CROSS-REFERENCE TO RELATED CASE

The present application is related to U.S. Pat. No. 5,915,679, (Kohlert) issued on Jun. 29, 1999, Title: SUPPORT ELEMENT FOR SECURING A workpiece ON A SUPPORTING SURFACE.

PRIORITY CLAIM

This application is based on and claims the priority under 35 U.S.C. §119 of German Patent Application 199 16 260.3, filed on Apr. 12, 1999, the entire disclosure of which is incorporated herein by reference.

FIELD OF THE INVENTION

The invention relates to a support element for holding or supporting a workpiece in a machine tool, on a platform or the like. Such elements include a support bolt slideably mounted in a housing for supporting an unstable work piece.

BACKGROUND INFORMATION

U.S. Pat. No. 5,915,679 (KOHLERT) describes a workpiece holding element with a support bolt slideably movable and guided in a bore of a housing. Once the support bolt has reached its clamping or rather support position in response to an air stream, a locking piston is pressed, for example by a hydraulic force, against the support bolt in a direction perpendicularly to the longitudinal bolt axis to hold the support bolt in place.

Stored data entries
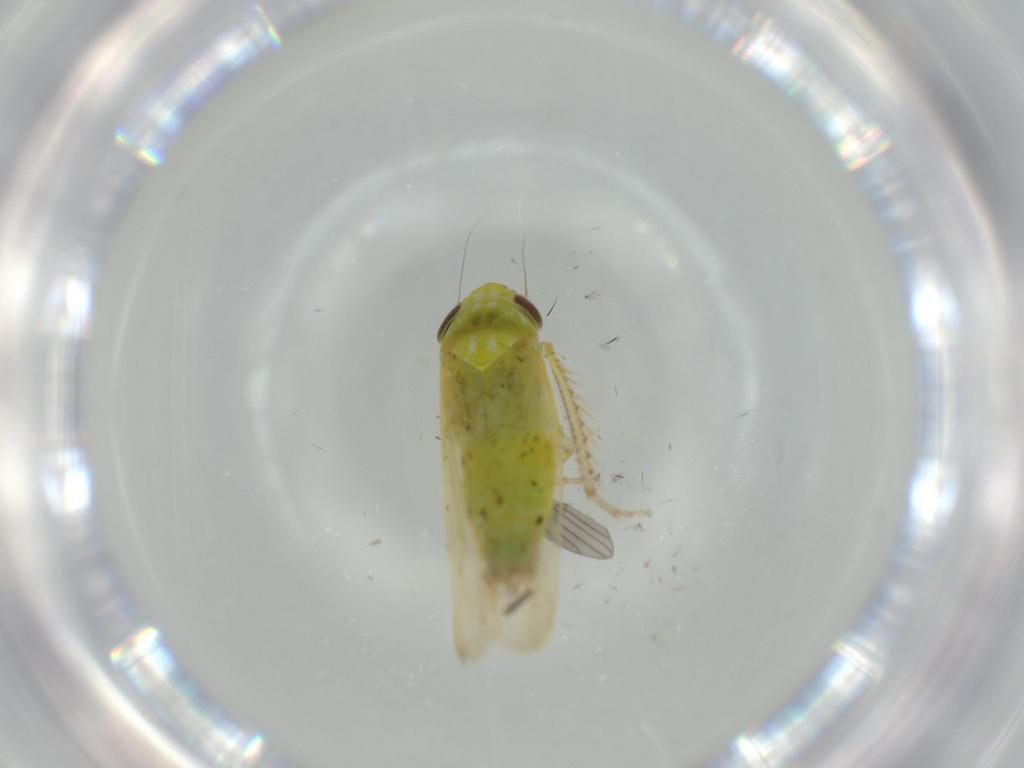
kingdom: Animalia
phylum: Arthropoda
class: Insecta
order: Hemiptera
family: Cicadellidae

### REQUIRED TASK
Write the next part of the patent text on the workpiece support element, picking up right after its final sentence. The records are not needed here.

### WRITTEN RESPONSE
When clamping unstable work pieces on a machine tool or on pallets, it is necessary to perform the clamping in such a way that the work pieces are not deformed and that a located workpiece is not displaced out of its precise, located position. Thus, excessive forces may not be applied to the work pieces. However, it is nevertheless necessary that the work pieces are in a stable position for the machining operation. Especially for unstable work pieces a repeatable, fine adjustment of the force applied to the workpiece to keep it in place is required and such requirement can be satisfied only by special support elements. Normally, more than three support points are required. The support elements must be so constructed that the support bolt can easily be positioned to contact the workpiece and then to lock the support bolt in the workpiece contacting position without deforming the and without displacing the workpiece.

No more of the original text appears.